| Task instructions |
After locating "4.1 Y-GAN Network Architecture" in the listing below, copy that line and each one after it exactly, ending with the line that has "4.2 Loss Functions".
START Records shown
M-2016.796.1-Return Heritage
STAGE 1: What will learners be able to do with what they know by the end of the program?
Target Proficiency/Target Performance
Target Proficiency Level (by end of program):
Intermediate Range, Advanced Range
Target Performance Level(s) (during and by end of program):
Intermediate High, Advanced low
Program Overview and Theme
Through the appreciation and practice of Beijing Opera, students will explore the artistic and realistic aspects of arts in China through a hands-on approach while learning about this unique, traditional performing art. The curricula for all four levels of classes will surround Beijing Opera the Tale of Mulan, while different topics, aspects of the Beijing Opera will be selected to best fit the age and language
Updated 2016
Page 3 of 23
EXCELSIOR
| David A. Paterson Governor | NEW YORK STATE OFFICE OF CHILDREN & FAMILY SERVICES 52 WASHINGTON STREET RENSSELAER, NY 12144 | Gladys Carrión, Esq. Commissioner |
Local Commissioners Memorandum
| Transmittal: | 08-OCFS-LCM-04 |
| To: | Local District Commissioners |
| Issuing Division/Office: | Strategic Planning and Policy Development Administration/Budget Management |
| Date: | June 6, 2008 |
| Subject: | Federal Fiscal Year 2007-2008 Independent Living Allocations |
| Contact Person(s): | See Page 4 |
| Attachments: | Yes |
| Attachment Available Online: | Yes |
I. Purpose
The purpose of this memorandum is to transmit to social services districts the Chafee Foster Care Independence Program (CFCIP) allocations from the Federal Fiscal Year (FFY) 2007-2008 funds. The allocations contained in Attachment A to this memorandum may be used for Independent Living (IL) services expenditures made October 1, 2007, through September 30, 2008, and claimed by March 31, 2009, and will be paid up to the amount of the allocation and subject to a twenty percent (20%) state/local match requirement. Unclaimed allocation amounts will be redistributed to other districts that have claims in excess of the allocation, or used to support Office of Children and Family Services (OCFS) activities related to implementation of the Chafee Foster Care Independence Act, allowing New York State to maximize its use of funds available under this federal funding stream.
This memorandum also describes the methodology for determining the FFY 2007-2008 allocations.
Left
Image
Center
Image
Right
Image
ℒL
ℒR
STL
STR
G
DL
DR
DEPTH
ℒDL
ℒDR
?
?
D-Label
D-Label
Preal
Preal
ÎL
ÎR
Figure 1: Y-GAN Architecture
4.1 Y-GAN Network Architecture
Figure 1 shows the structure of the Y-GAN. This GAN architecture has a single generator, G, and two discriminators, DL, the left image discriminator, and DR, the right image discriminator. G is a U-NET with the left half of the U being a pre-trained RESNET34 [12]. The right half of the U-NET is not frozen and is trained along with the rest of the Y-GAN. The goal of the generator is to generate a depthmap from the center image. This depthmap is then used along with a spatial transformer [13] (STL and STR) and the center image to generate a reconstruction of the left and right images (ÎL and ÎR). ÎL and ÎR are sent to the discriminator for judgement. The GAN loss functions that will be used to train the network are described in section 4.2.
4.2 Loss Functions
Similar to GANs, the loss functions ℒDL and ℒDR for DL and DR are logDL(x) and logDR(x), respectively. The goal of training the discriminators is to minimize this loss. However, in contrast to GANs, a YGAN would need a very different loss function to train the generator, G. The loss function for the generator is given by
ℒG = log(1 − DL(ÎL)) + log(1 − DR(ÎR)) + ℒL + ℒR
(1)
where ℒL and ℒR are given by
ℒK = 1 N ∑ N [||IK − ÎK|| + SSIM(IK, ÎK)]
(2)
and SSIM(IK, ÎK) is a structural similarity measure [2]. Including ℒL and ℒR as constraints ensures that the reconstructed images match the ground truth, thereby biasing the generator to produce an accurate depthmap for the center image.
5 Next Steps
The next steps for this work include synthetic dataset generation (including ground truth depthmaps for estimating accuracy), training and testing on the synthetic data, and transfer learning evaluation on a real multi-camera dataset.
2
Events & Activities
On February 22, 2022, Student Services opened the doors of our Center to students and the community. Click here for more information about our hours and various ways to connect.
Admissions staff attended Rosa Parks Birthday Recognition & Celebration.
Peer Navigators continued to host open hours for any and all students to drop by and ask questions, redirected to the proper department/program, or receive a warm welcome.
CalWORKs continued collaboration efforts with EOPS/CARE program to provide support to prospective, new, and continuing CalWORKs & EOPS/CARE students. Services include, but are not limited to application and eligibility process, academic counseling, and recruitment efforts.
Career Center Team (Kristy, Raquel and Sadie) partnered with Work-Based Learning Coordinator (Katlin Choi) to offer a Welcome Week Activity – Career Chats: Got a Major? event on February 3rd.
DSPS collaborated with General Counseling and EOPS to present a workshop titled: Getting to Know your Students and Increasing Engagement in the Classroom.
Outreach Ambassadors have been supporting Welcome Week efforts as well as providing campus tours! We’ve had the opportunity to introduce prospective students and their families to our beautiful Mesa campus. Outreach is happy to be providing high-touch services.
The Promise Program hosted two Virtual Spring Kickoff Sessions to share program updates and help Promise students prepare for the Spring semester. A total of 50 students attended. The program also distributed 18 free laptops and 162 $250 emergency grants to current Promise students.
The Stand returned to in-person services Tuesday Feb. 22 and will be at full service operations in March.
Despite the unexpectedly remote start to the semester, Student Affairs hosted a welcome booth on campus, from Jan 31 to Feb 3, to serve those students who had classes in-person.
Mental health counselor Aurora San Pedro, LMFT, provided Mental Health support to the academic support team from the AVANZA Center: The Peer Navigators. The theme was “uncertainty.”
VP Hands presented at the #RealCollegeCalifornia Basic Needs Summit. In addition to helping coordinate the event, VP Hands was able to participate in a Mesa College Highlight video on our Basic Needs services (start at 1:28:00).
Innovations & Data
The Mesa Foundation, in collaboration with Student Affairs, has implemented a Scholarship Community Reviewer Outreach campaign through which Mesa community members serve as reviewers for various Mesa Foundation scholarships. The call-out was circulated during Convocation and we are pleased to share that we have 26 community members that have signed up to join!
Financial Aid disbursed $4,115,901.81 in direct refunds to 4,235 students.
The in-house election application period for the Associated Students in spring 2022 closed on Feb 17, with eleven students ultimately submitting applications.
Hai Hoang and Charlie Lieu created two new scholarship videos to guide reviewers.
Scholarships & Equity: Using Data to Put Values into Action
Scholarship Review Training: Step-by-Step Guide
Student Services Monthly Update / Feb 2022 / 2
END Records shown
| Exercise result |
4.1 Y-GAN Network Architecture
Figure 1 shows the structure of the Y-GAN. This GAN architecture has a single generator, G, and two discriminators, DL, the left image discriminator, and DR, the right image discriminator. G is a U-NET with the left half of the U being a pre-trained RESNET34 [12]. The right half of the U-NET is not frozen and is trained along with the rest of the Y-GAN. The goal of the generator is to generate a depthmap from the center image. This depthmap is then used along with a spatial transformer [13] (STL and STR) and the center image to generate a reconstruction of the left and right images (ÎL and ÎR). ÎL and ÎR are sent to the discriminator for judgement. The GAN loss functions that will be used to train the network are described in section 4.2.
4.2 Loss Functions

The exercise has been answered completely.